▸ **Supplied material**
########

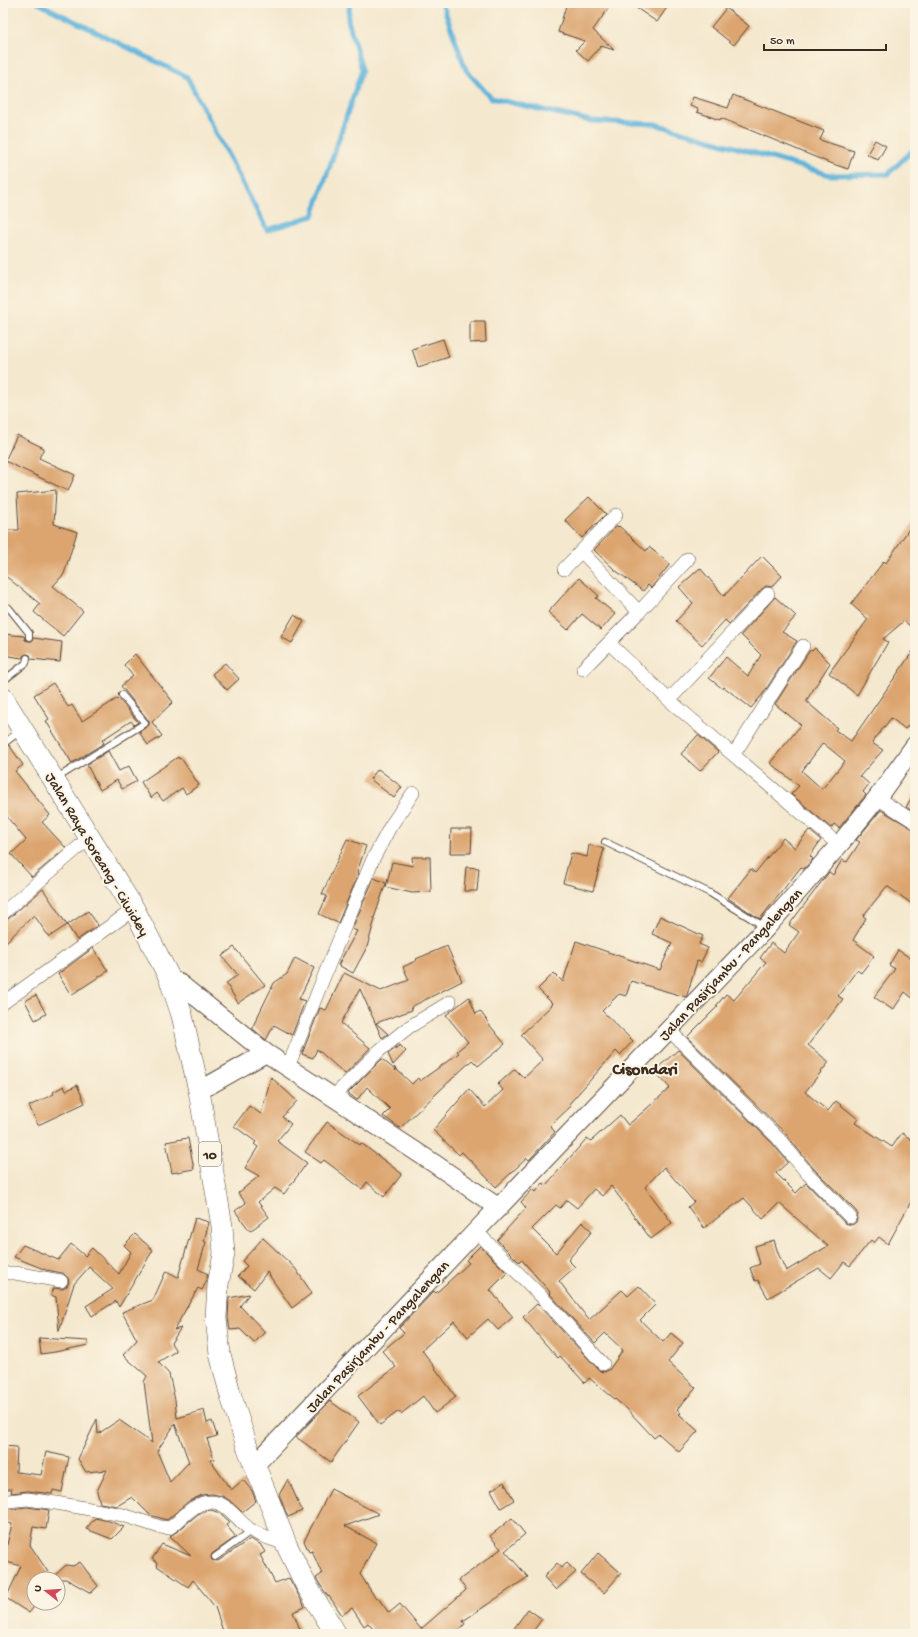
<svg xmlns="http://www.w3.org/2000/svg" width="918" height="1637" font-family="'Gochi Hand',sans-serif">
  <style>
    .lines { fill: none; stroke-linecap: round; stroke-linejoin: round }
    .stream { stroke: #61b4dc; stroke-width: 5 }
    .building { fill: #dca570; fill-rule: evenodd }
    .service-casing { stroke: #574638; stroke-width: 8 }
    .minor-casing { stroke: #574638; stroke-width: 14 }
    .secondary-casing { stroke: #574638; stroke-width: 20 }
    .trunk-casing { stroke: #574638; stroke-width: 22 }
    .service { stroke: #fff; stroke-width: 6 }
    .minor { stroke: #fff; stroke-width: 13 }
    .secondary { stroke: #fff; stroke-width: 18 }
    .trunk { stroke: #fff; stroke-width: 21 }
    .labels { text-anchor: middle; stroke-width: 4; stroke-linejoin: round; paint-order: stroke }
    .shield { fill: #fcf5e5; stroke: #75675a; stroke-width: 1 }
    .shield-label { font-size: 14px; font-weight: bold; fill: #3b2a1e }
    .street-label { font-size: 15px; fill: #3b2a1e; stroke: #fcf5e5 }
    .quarter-label { font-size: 17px; font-weight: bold; fill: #3b2a1e; stroke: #fcf5e5 }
  </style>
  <rect width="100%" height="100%" fill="#fcf5e5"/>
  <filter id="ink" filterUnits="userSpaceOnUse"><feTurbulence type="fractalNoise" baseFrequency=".025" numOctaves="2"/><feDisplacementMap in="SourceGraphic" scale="8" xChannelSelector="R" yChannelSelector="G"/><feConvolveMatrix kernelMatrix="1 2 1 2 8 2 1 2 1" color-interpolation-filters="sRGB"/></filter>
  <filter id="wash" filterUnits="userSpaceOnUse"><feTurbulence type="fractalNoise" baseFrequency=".012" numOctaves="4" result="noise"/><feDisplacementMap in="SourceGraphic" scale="16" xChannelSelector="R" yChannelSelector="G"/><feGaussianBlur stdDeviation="0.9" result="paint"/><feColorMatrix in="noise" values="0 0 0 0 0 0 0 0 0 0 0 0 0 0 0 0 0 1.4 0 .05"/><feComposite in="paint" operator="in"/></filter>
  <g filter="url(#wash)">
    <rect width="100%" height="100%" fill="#f4e8ce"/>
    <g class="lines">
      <path class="stream" d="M38 3 187 77 267 230 313 216 362 70 348 20 350 3
        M442 3 466 70 491 98 591 121 655 124 830 175 888 174 915 148"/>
    </g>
    <g id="blocks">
      <path class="building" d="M567 3H612L593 30 614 50 601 46 588 61 576 50 585 41 558 32Z
        M629 3H670L657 22Z
        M726 8 749 26 734 45 711 27Z
        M733 95 824 131 820 140 854 151 848 169 827 162 721 118 720 120 697 112 698 109 690 106 693 97 728 108Z
        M875 140 886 146 878 160 867 154Z
        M470 321H485L486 342 470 343Z
        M443 339 449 357 418 367 412 349Z
        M17 435 44 448 39 458 75 475 68 491 5 461Z
        M56 490 54 524 77 532 64 574 53 586 83 611 63 636 34 612 40 604 3 574V530H19L17 494Z
        M589 497 606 514 582 538 565 520Z
        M915 520V630L904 621 883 639 888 642 857 695 829 673 868 619 851 604 884 561 886 563Z
        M617 526 618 527 619 526 646 551 649 547 670 564 651 588 648 585 643 591 615 570 594 550Z
        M762 556 782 576 772 587 766 586 762 589 729 624 725 620 702 645 676 621 693 603 679 587 700 568 724 596Z
        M579 578 599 596 596 598 615 614 601 630 582 614 568 630 548 612Z
        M775 597 796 616 782 632 797 641 763 694 751 708 724 687 723 689 709 678 726 657 748 676 761 655 741 635Z
        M294 615 304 621 292 643 281 637Z
        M3 634 24 636 25 640 29 641H32L33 638 62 642 60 662 31 659 30 655 27 654 24 655 22 658 3 655Z
        M815 648 830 663 806 701 837 728 835 730 851 741 915 648V717L905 729 891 718 872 743 883 750 860 776 869 784 863 792 866 795 839 828 834 824 831 828 791 794 799 786 770 763 801 725 775 704 810 650 812 651ZM823 743 845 761 822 789 802 771Z
        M135 654 173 702 152 722 162 736 148 745 139 732 149 725V721L121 686 133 676 124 665Z
        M225 663 239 679 227 690 212 674Z
        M53 683 68 707 72 705 82 721 118 698 138 722 134 725 131 721 102 740 104 743 72 763 46 721 49 719 34 695Z
        M698 735 718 752 700 771 681 754Z
        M9 745 23 765 15 771 50 815 42 822 66 848 32 877 11 854 26 840 3 812V748Z
        M108 751 119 771 129 766 137 781 122 789 117 780 100 790 87 765Z
        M178 757 179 759 181 758 199 785 186 794 182 788 163 801 157 793 151 798 141 782Z
        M378 769 402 787 394 798 370 779Z
        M915 792V813L906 807Z
        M881 810 915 830V906L887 886 863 916 866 918 853 940 874 956 861 973 857 970 838 996 843 999 808 1045 829 1062 805 1092 828 1111 836 1101 858 1119 855 1123 892 1147 902 1133 915 1142V1194L888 1244 879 1237 874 1243 871 1240 850 1266 844 1262 831 1278 819 1268 768 1298 758 1280 755 1281 750 1268 760 1264 755 1246 774 1240 778 1253 786 1271 828 1246 779 1203 763 1219 744 1198 704 1228 688 1207 694 1202 664 1167 645 1187 672 1223 651 1239 611 1186 602 1196 594 1189 577 1208 567 1200 560 1208 556 1205 532 1229 556 1253 582 1222 592 1231 568 1260 575 1267 559 1281 589 1320 622 1290 628 1296 639 1286 656 1304 640 1320 663 1342 671 1333 683 1343 668 1362 696 1388 677 1409 681 1413 679 1414 698 1431 679 1452 659 1434 654 1438 626 1408 589 1378 585 1383 560 1356 558 1358 542 1340 523 1317 537 1304 600 1371 604 1372 609 1370 623 1350 605 1333 595 1343 549 1293 550 1292 521 1259 519 1262 497 1240 526 1208 521 1202 533 1189 536 1192 543 1183 546 1185 587 1138 591 1141 620 1115 628 1125 670 1088 654 1071 678 1050 772 1143 788 1162 776 1173 796 1193 806 1183 845 1223 852 1225 856 1222 858 1215 856 1211 814 1169 784 1132 687 1037 718 1006H716L726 994 734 1000 766 962 760 958 771 943 784 953 799 932 789 925 829 872 833 875 842 860 847 862 860 842 856 840Z
        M451 829H472L471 853H450Z
        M809 830 821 840 810 856 813 859 804 869 801 867 760 919 728 898 751 869 755 873 783 838 795 848Z
        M347 839 366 846 357 872 359 873 338 923 319 914 327 896 322 894Z
        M589 845 604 849 593 891 563 883 571 853 587 857Z
        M412 857H430L431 892 412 893 386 887 392 862 413 866Z
        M466 867 479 868 477 891H464Z
        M374 878 386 883 374 918 375 919 367 947 353 973 338 965 357 931 352 929Z
        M43 889 67 925 49 937 34 915 3 945V921L8 919Z
        M88 911 98 925 77 940 67 925Z
        M660 916 703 936 699 944 708 948 701 962 697 961 687 995 686 997 631 981 626 996 619 994 602 1011 633 1041 620 1055 616 1051 569 1104 571 1106 550 1126 555 1132 529 1160 527 1158 496 1187 462 1152 459 1155 433 1130 469 1089 485 1107 503 1090 498 1084 515 1069 524 1078 543 1060 521 1035 553 1004 538 989 554 973 563 982 576 941 660 970 672 943 652 934Z
        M447 946 462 981 411 1007 412 1010 376 1023 388 1034 382 1038 360 989 341 1023 370 1048 345 1074 317 1049 313 1058 302 1054 320 1008 326 1010 344 973 381 991 409 980 403 967 417 960 416 959Z
        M234 947 265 985 238 1003 226 983 238 975 222 956Z
        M93 948 108 971 71 995 58 974Z
        M898 950 915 961V1000L905 992 893 1010 874 997 895 969 889 965Z
        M295 958 314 968 299 999 305 1001 292 1035 274 1025 266 1040 252 1028 274 983 287 974Z
        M36 995 46 1014 35 1020 25 1001Z
        M469 997 476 1014 480 1011 488 1022H487L505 1044 478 1066 472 1060 400 1128 383 1116 390 1109 367 1087 357 1100 348 1093 382 1059 396 1071 394 1067 412 1084 418 1078 420 1081 459 1053 457 1051 468 1042 446 1015Z
        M400 1045 406 1051 393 1065 388 1054Z
        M271 1077 297 1101 282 1117 291 1124 277 1141 307 1163 284 1194 275 1188 258 1202 269 1217 250 1231 235 1211 246 1203 238 1193 259 1176 245 1168 258 1147 254 1144 256 1142 234 1126 249 1106 261 1114Z
        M77 1085 85 1103 38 1125 29 1106 54 1094 53 1092 64 1086 66 1091Z
        M327 1122 360 1145 361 1143 402 1174 384 1197 367 1182 362 1189 324 1160 321 1163 305 1152Z
        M188 1138 194 1169 172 1173 166 1142Z
        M195 1218 209 1222 204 1241 206 1242 198 1269 208 1274 206 1282 202 1290 198 1288 174 1330 181 1328 171 1343 176 1351 158 1362 169 1374 175 1400 177 1418 204 1410 207 1423 212 1421 217 1436 207 1439 214 1459 210 1460 231 1490 243 1480 252 1491 256 1501 242 1512 229 1500 222 1496 212 1494 202 1495 189 1501 167 1520 150 1515 132 1497 117 1506 100 1503 97 1491 107 1470 86 1472 78 1459 97 1419 98 1434 119 1420 152 1443 144 1382 147 1376 123 1355 137 1340 122 1312 153 1300 166 1271 178 1277ZM175 1424 189 1462 170 1482 157 1451Z
        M135 1234 153 1250 119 1307 116 1301 92 1316 86 1306 113 1289 89 1267 74 1284 59 1331 56 1297 51 1295 54 1288 63 1289 67 1286 69 1282 68 1278 63 1273 46 1270 14 1257 23 1245 58 1260 71 1244 85 1256 92 1248 119 1274 131 1252 124 1245Z
        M263 1238 295 1268 312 1293 292 1308 267 1272 254 1289 238 1276 247 1266 242 1261Z
        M480 1246 507 1273 490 1290 513 1317 498 1330 488 1319 468 1337 454 1321 422 1350 456 1397 435 1413 423 1396 401 1414 399 1411 380 1425 358 1396 396 1367 382 1351 404 1333 399 1328 434 1291 436 1293 469 1263 466 1260Z
        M249 1294 240 1306 265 1332 254 1343 240 1329 230 1330 228 1318 229 1298Z
        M39 1338 88 1341V1345L55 1352 41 1354Z
        M330 1401 359 1422 331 1462 296 1437Z
        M3 1446 17 1447 16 1472 41 1475 46 1452 69 1457 62 1492 53 1490 52 1494 28 1491 11 1493 12 1489H3Z
        M288 1479 302 1511 288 1517 279 1495Z
        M504 1482 514 1500 501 1508 491 1490Z
        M331 1489 379 1514 345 1526 376 1543 360 1574 376 1599 378 1598 389 1613 400 1604 421 1629 466 1590 459 1580 501 1549 490 1536 512 1518 525 1534 505 1551 528 1577 463 1621 465 1624 454 1634H377L368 1623 364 1626 352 1608 342 1615 329 1596 328 1597 316 1578 322 1574 312 1551 309 1552 304 1541Z
        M27 1507 49 1510 46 1529 33 1527 30 1545 52 1578 66 1565 73 1566 80 1562 98 1586 91 1593 66 1579H34V1603H37L29 1613 6 1598 21 1566 3 1561 12 1524 4 1522 6 1511 11 1509Z
        M211 1510 220 1513 230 1522 226 1525 236 1537 212 1554 211 1557 212 1560 218 1561 250 1539 260 1544 265 1552 260 1555 275 1583 289 1578 305 1607 293 1612 302 1634H224L215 1607 193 1580 188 1587 157 1566 158 1563 152 1559 162 1544 191 1556 170 1536 178 1531 198 1514 205 1511Z
        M95 1518 109 1521 124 1527 112 1539 86 1529Z
        M598 1553 621 1573 604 1593 581 1574Z
        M557 1563 561 1568 567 1563 576 1572 556 1590 544 1577Z
        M528 1609 542 1619 531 1634H510Z"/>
    </g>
  </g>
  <g filter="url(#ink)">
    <use href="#blocks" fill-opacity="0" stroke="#574638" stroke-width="1"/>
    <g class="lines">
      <defs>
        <path id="service" d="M3 604 9 608 29 633V637
          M3 681 26 663 27 658
          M3 744 20 731
          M57 778 145 723 122 695
          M605 842 710 893 765 927
          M215 1557 251 1531"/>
        <path id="minor" d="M581 551 639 612
          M564 569 616 515
          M609 643 669 700 839 845
          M583 669 639 612 688 559
          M669 700 768 594
          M734 754 803 646
          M877 798 915 822
          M3 913 90 837
          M3 1003 134 909
          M669 1030 778 1138 808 1174 850 1217
          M288 1067 329 964 373 859 390 827 413 793
          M333 1097 380 1050 409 1027 450 1002
          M476 1231 543 1298 603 1364
          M3 1273H15L61 1281
          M3 1504 8 1501 27 1499 56 1503 123 1515 160 1527 169 1528C181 1521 189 1507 203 1503 227 1497 235 1520 251 1530 261 1537 275 1540 286 1544"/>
        <path id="secondary" d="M169 977 179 983 266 1053 435 1164 499 1208
          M199 1091 266 1053
          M255 1465 476 1231 766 928 839 845 877 798 915 745"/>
        <path id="trunk" d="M3 698 134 909 169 977 182 1015 199 1091 222 1226 224 1254 218 1284 216 1318 220 1354 230 1393 247 1446 286 1544 305 1583 336 1634"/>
      </defs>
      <use href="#service" class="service-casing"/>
      <use href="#minor" class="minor-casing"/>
      <use href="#secondary" class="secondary-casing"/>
      <use href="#trunk" class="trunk-casing"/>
      <use href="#service" class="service"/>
      <use href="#minor" class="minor"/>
      <use href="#secondary" class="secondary"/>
      <use href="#trunk" class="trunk"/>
    </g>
  </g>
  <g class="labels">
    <rect class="shield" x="199" y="1142" width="22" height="24" rx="3"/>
    <g class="shield-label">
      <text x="210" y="1159">10</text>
    </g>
    <g class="street-label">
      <text transform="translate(98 854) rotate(59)" y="5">Jalan Raya Soreang - Ciwidey</text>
      <text transform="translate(730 964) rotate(-47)" y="5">Jalan Pasirjambu - Pangalengan</text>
      <text transform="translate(377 1336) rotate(-47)" y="5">Jalan Pasirjambu - Pangalengan</text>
    </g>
    <g class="quarter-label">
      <text x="645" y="1074">Cisondari</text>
    </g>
  </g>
  <rect width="918" height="1637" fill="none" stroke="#fcf5e5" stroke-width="16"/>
  <g transform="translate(46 1591) rotate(287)"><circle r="19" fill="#fcf5e5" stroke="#afa495"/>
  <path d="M0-3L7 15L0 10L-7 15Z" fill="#d1495b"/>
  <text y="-6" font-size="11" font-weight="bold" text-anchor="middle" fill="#3b2a1e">U</text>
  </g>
  <path d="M764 44v6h122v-6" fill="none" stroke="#3b2a1e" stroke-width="2"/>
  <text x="770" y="44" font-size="12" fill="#3b2a1e" stroke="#fcf5e5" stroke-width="3" paint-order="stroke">50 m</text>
</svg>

########

▸ **Task directions**
Working from the material above, retype exactly the lines from the one with "M27 1507 49" through the one with "M288 1067 329", both included, and only those lines.

▸ **Response**
        M27 1507 49 1510 46 1529 33 1527 30 1545 52 1578 66 1565 73 1566 80 1562 98 1586 91 1593 66 1579H34V1603H37L29 1613 6 1598 21 1566 3 1561 12 1524 4 1522 6 1511 11 1509Z
        M211 1510 220 1513 230 1522 226 1525 236 1537 212 1554 211 1557 212 1560 218 1561 250 1539 260 1544 265 1552 260 1555 275 1583 289 1578 305 1607 293 1612 302 1634H224L215 1607 193 1580 188 1587 157 1566 158 1563 152 1559 162 1544 191 1556 170 1536 178 1531 198 1514 205 1511Z
        M95 1518 109 1521 124 1527 112 1539 86 1529Z
        M598 1553 621 1573 604 1593 581 1574Z
        M557 1563 561 1568 567 1563 576 1572 556 1590 544 1577Z
        M528 1609 542 1619 531 1634H510Z"/>
    </g>
  </g>
  <g filter="url(#ink)">
    <use href="#blocks" fill-opacity="0" stroke="#574638" stroke-width="1"/>
    <g class="lines">
      <defs>
        <path id="service" d="M3 604 9 608 29 633V637
          M3 681 26 663 27 658
          M3 744 20 731
          M57 778 145 723 122 695
          M605 842 710 893 765 927
          M215 1557 251 1531"/>
        <path id="minor" d="M581 551 639 612
          M564 569 616 515
          M609 643 669 700 839 845
          M583 669 639 612 688 559
          M669 700 768 594
          M734 754 803 646
          M877 798 915 822
          M3 913 90 837
          M3 1003 134 909
          M669 1030 778 1138 808 1174 850 1217
          M288 1067 329 964 373 859 390 827 413 793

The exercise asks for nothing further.